Substreams-powered Subgraphs combine the high-performance data extraction of Substreams with the convenient GraphQL querying interface of Subgraphs.

This hybrid approach lets you use Substreams to handle the heavy lifting—parallel block processing, filtering, transforming, deduping—and then pass the result into a Graph Node using a special sink.

From there, you get the best of both worlds:

• Performance of Substreams
• GraphQL API of Subgraphs

Your data flows is:

• Chain → Substreams → Protobuf → Substreams Sink (Graph) → Graph Node → PostgreSQL → GraphQL

How It Works

1. You write and compile your Substreams modules in Rust.
2. You package the Protobuf definitions into a `.spkg` file.
3. In your Subgraph’s `subgraph.yaml`, you reference that `.spkg` file and specify which module to consume.
4. The Graph Node listens to the Substreams output and stores it like any other entity.
5. You can still use AssemblyScript to apply last-mile transformations, or map Protobufs directly to entities.

When to Use

Substreams is ideal for:

• Teams who need both speed and a queryable API.
• DApps with large or complex indexing needs.
• Hybrid dev teams (Rust + TypeScript).
• Replacing multiple Subgraphs with one scalable Substreams pipeline.

Sample Flow

1. `map_transfers.rs` in Rust emits a structured list of token transfers.
2. `substreams.spkg` is built and referenced in your Subgraph.
3. Entities like `Transfer` are created based on that data.
4. Graph Node stores everything in PostgreSQL and serves via GraphQL.

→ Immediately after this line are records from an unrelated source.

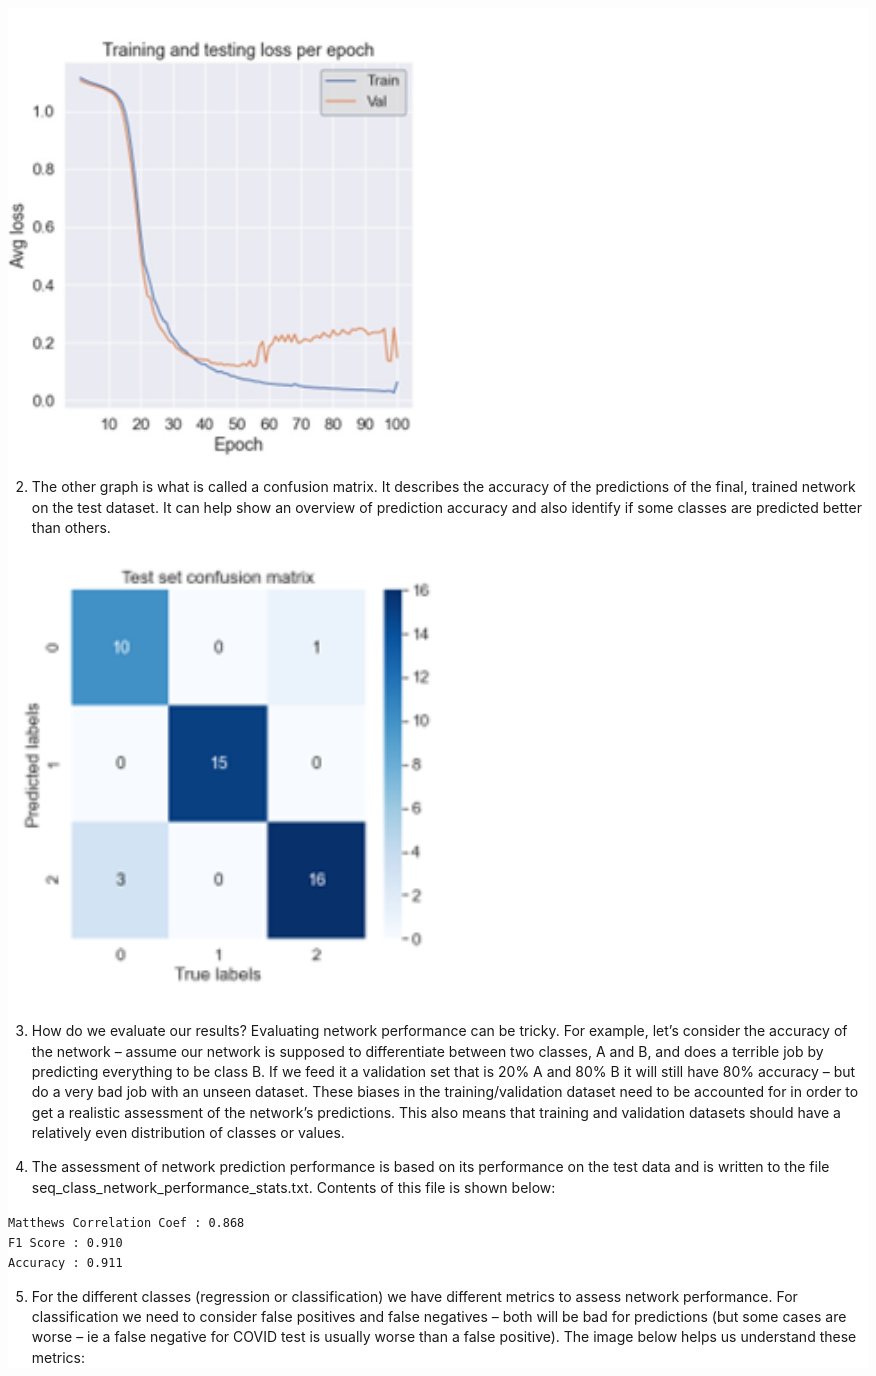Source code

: <img src="./images/epochs.png" width=450>

2. The other graph is what is called a confusion matrix. It describes the accuracy of the predictions of the final, trained network on the test dataset. It can help show an overview of prediction accuracy and also identify if some classes are predicted better than others.

<img src="./images/confusion_matrix.png" width=450>

3. How do we evaluate our results? Evaluating network performance can be tricky. For example, let’s consider the accuracy of the network – assume our network is supposed to differentiate between two classes, A and B, and does a terrible job by predicting everything to be class B. If we feed it a validation set that is 20% A and 80% B it will still have 80% accuracy – but do a very bad job with an unseen dataset. These biases in the training/validation dataset need to be accounted for in order to get a realistic assessment of the network’s predictions. This also means that training and validation datasets should have a relatively even distribution of classes or values. 

4. The assessment of network prediction performance is based on its performance on the test data and is written to the file seq_class_network_performance_stats.txt. Contents of this file is shown below:

```
Matthews Correlation Coef : 0.868
F1 Score : 0.910
Accuracy : 0.911
```

5. For the different classes (regression or classification) we have different metrics to assess network performance. For classification we need to consider false positives and false negatives – both will be bad for predictions (but some cases are worse – ie a false negative for COVID test is usually worse than a false positive). The image below helps us understand these metrics:
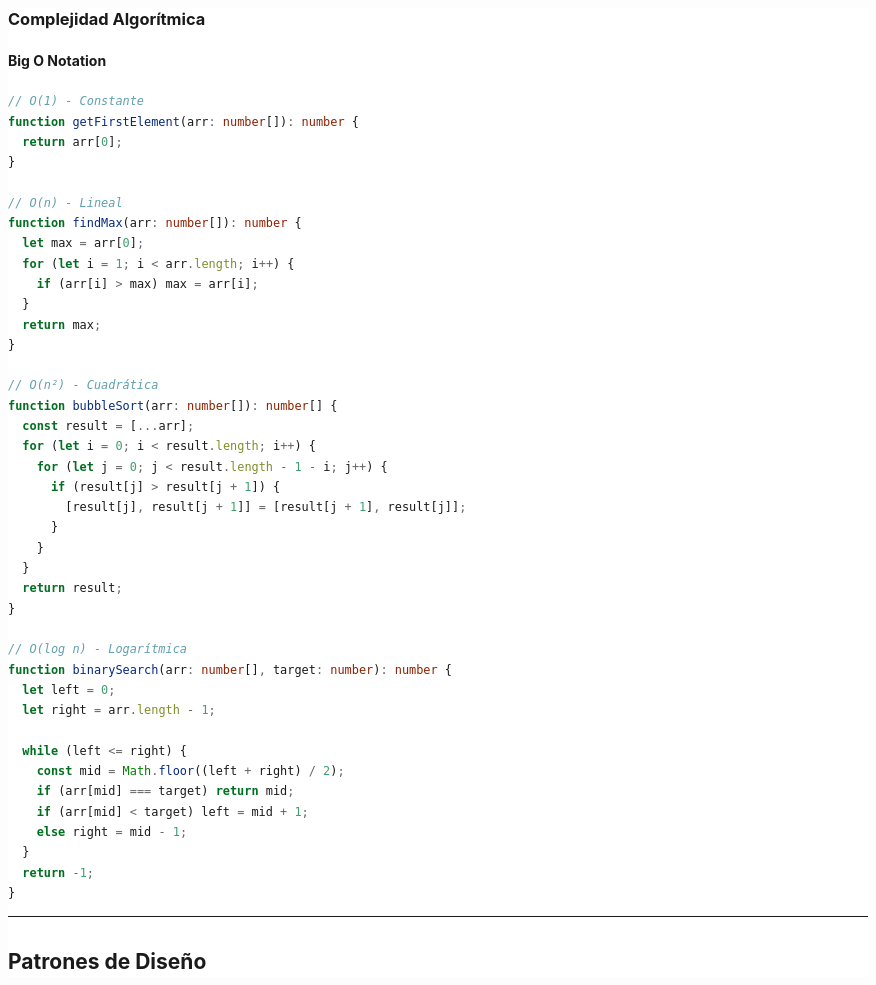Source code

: ### Complejidad Algorítmica

#### Big O Notation

```typescript
// O(1) - Constante
function getFirstElement(arr: number[]): number {
  return arr[0];
}

// O(n) - Lineal
function findMax(arr: number[]): number {
  let max = arr[0];
  for (let i = 1; i < arr.length; i++) {
    if (arr[i] > max) max = arr[i];
  }
  return max;
}

// O(n²) - Cuadrática
function bubbleSort(arr: number[]): number[] {
  const result = [...arr];
  for (let i = 0; i < result.length; i++) {
    for (let j = 0; j < result.length - 1 - i; j++) {
      if (result[j] > result[j + 1]) {
        [result[j], result[j + 1]] = [result[j + 1], result[j]];
      }
    }
  }
  return result;
}

// O(log n) - Logarítmica
function binarySearch(arr: number[], target: number): number {
  let left = 0;
  let right = arr.length - 1;

  while (left <= right) {
    const mid = Math.floor((left + right) / 2);
    if (arr[mid] === target) return mid;
    if (arr[mid] < target) left = mid + 1;
    else right = mid - 1;
  }
  return -1;
}
```

---

## Patrones de Diseño
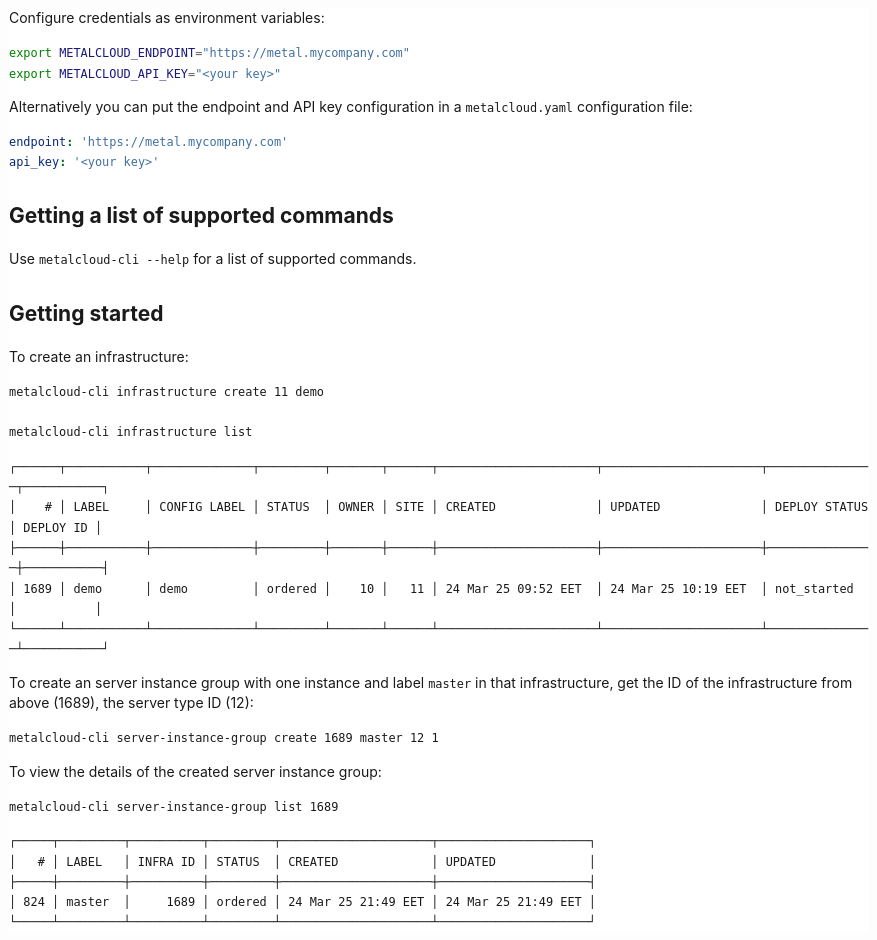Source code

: Configure credentials as environment variables:

```bash
export METALCLOUD_ENDPOINT="https://metal.mycompany.com"
export METALCLOUD_API_KEY="<your key>"
```

Alternatively you can put the endpoint and API key configuration in a `metalcloud.yaml` configuration file:

```yaml
endpoint: 'https://metal.mycompany.com'
api_key: '<your key>'
```

## Getting a list of supported commands

Use `metalcloud-cli --help` for a list of supported commands.

## Getting started

To create an infrastructure:

```bash
metalcloud-cli infrastructure create 11 demo

metalcloud-cli infrastructure list
```

```txt
┌──────┬───────────┬──────────────┬─────────┬───────┬──────┬──────────────────────┬──────────────────────┬───────────────┬───────────┐
│    # │ LABEL     │ CONFIG LABEL │ STATUS  │ OWNER │ SITE │ CREATED              │ UPDATED              │ DEPLOY STATUS │ DEPLOY ID │
├──────┼───────────┼──────────────┼─────────┼───────┼──────┼──────────────────────┼──────────────────────┼───────────────┼───────────┤
│ 1689 │ demo      │ demo         │ ordered │    10 │   11 │ 24 Mar 25 09:52 EET  │ 24 Mar 25 10:19 EET  │ not_started   │           │
└──────┴───────────┴──────────────┴─────────┴───────┴──────┴──────────────────────┴──────────────────────┴───────────────┴───────────┘
```

To create an server instance group with one instance and label `master` in that infrastructure, get the ID of the infrastructure from above (1689), the server type ID (12):

```bash
metalcloud-cli server-instance-group create 1689 master 12 1
```

To view the details of the created server instance group:

```bash
metalcloud-cli server-instance-group list 1689
```

```txt
┌─────┬─────────┬──────────┬─────────┬─────────────────────┬─────────────────────┐
│   # │ LABEL   │ INFRA ID │ STATUS  │ CREATED             │ UPDATED             │
├─────┼─────────┼──────────┼─────────┼─────────────────────┼─────────────────────┤
│ 824 │ master  │     1689 │ ordered │ 24 Mar 25 21:49 EET │ 24 Mar 25 21:49 EET │
└─────┴─────────┴──────────┴─────────┴─────────────────────┴─────────────────────┘
```
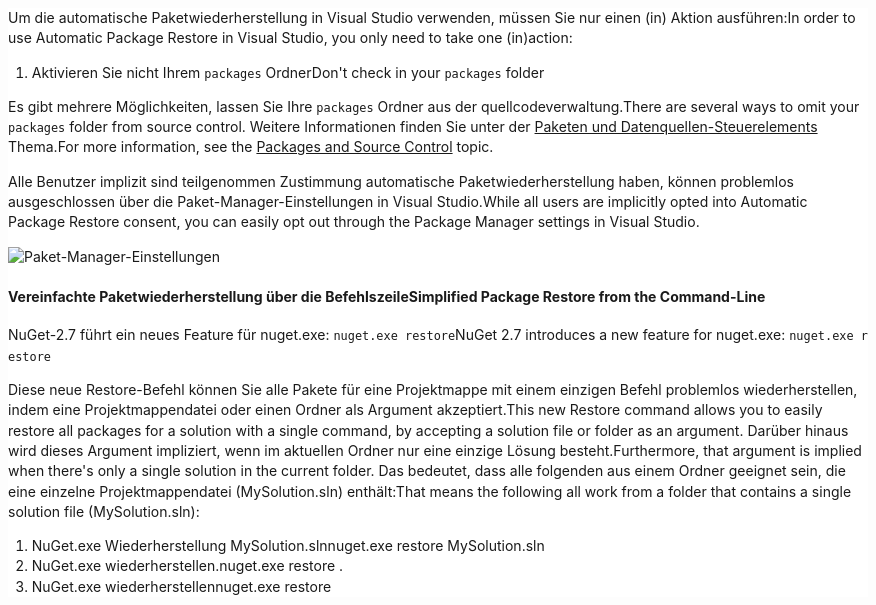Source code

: <span data-ttu-id="0bb5b-160">Um die automatische Paketwiederherstellung in Visual Studio verwenden, müssen Sie nur einen (in) Aktion ausführen:</span><span class="sxs-lookup"><span data-stu-id="0bb5b-160">In order to use Automatic Package Restore in Visual Studio, you only need to take one (in)action:</span></span>

1. <span data-ttu-id="0bb5b-161">Aktivieren Sie nicht Ihrem `packages` Ordner</span><span class="sxs-lookup"><span data-stu-id="0bb5b-161">Don't check in your `packages` folder</span></span>

<span data-ttu-id="0bb5b-162">Es gibt mehrere Möglichkeiten, lassen Sie Ihre `packages` Ordner aus der quellcodeverwaltung.</span><span class="sxs-lookup"><span data-stu-id="0bb5b-162">There are several ways to omit your `packages` folder from source control.</span></span> <span data-ttu-id="0bb5b-163">Weitere Informationen finden Sie unter der [Paketen und Datenquellen-Steuerelements](../consume-packages/packages-and-source-control.md) Thema.</span><span class="sxs-lookup"><span data-stu-id="0bb5b-163">For more information, see the [Packages and Source Control](../consume-packages/packages-and-source-control.md) topic.</span></span>

<span data-ttu-id="0bb5b-164">Alle Benutzer implizit sind teilgenommen Zustimmung automatische Paketwiederherstellung haben, können problemlos ausgeschlossen über die Paket-Manager-Einstellungen in Visual Studio.</span><span class="sxs-lookup"><span data-stu-id="0bb5b-164">While all users are implicitly opted into Automatic Package Restore consent, you can easily opt out through the Package Manager settings in Visual Studio.</span></span>

![Paket-Manager-Einstellungen](./media/NuGet-2.7/package-manager-settings.png)

#### <a name="simplified-package-restore-from-the-command-line"></a><span data-ttu-id="0bb5b-166">Vereinfachte Paketwiederherstellung über die Befehlszeile</span><span class="sxs-lookup"><span data-stu-id="0bb5b-166">Simplified Package Restore from the Command-Line</span></span>

<span data-ttu-id="0bb5b-167">NuGet-2.7 führt ein neues Feature für nuget.exe: `nuget.exe restore`</span><span class="sxs-lookup"><span data-stu-id="0bb5b-167">NuGet 2.7 introduces a new feature for nuget.exe: `nuget.exe restore`</span></span>

<span data-ttu-id="0bb5b-168">Diese neue Restore-Befehl können Sie alle Pakete für eine Projektmappe mit einem einzigen Befehl problemlos wiederherstellen, indem eine Projektmappendatei oder einen Ordner als Argument akzeptiert.</span><span class="sxs-lookup"><span data-stu-id="0bb5b-168">This new Restore command allows you to easily restore all packages for a solution with a single command, by accepting a solution file or folder as an argument.</span></span> <span data-ttu-id="0bb5b-169">Darüber hinaus wird dieses Argument impliziert, wenn im aktuellen Ordner nur eine einzige Lösung besteht.</span><span class="sxs-lookup"><span data-stu-id="0bb5b-169">Furthermore, that argument is implied when there's only a single solution in the current folder.</span></span> <span data-ttu-id="0bb5b-170">Das bedeutet, dass alle folgenden aus einem Ordner geeignet sein, die eine einzelne Projektmappendatei (MySolution.sln) enthält:</span><span class="sxs-lookup"><span data-stu-id="0bb5b-170">That means the following all work from a folder that contains a single solution file (MySolution.sln):</span></span>

1. <span data-ttu-id="0bb5b-171">NuGet.exe Wiederherstellung MySolution.sln</span><span class="sxs-lookup"><span data-stu-id="0bb5b-171">nuget.exe restore MySolution.sln</span></span>
1. <span data-ttu-id="0bb5b-172">NuGet.exe wiederherstellen.</span><span class="sxs-lookup"><span data-stu-id="0bb5b-172">nuget.exe restore .</span></span>
1. <span data-ttu-id="0bb5b-173">NuGet.exe wiederherstellen</span><span class="sxs-lookup"><span data-stu-id="0bb5b-173">nuget.exe restore</span></span>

The end result: you get a fast, scalable indexing engine backed by a developer-friendly API layer.

Installation & Example

• Write your Substreams in Rust: same as in substreams

• Build your package:

                    substreams build
                

• Reference Substreams in `subgraph.yaml`

                    specVersion: 0.0.5
                    features:
                        - substreams

                    substreams:
                        package: "./substreams.spkg"
                        module: map_transfers
                

• Write mappings in AssemblyScript (optional):
If needed, to transform incoming data before storing.

• Deploy to The Graph:

                    graph deploy --product hosted-service 'GITHUB_USER'/'SUBGRAPH_NAME'
                

Now your data flows like this:

• Chain → Substreams (Rust) → Subgraph → PostgreSQL → GraphQL

Final Comparison

Which Should You Use?

• If you need a quick, queryable data source for a smart contract—start with a Subgraph.
• If you’re building data infrastructure, analytics, or custom pipelines—go with Substreams.
• If you need both, or you’ve hit the performance ceiling of a Subgraph—switch to a Substreams-powered Subgraph.

Think of it like this:

• Subgraph are the fastest to build.
• Substreams are the fastest to run.
• Substreams-powered Subgraph scale like crazy *and* give you an API.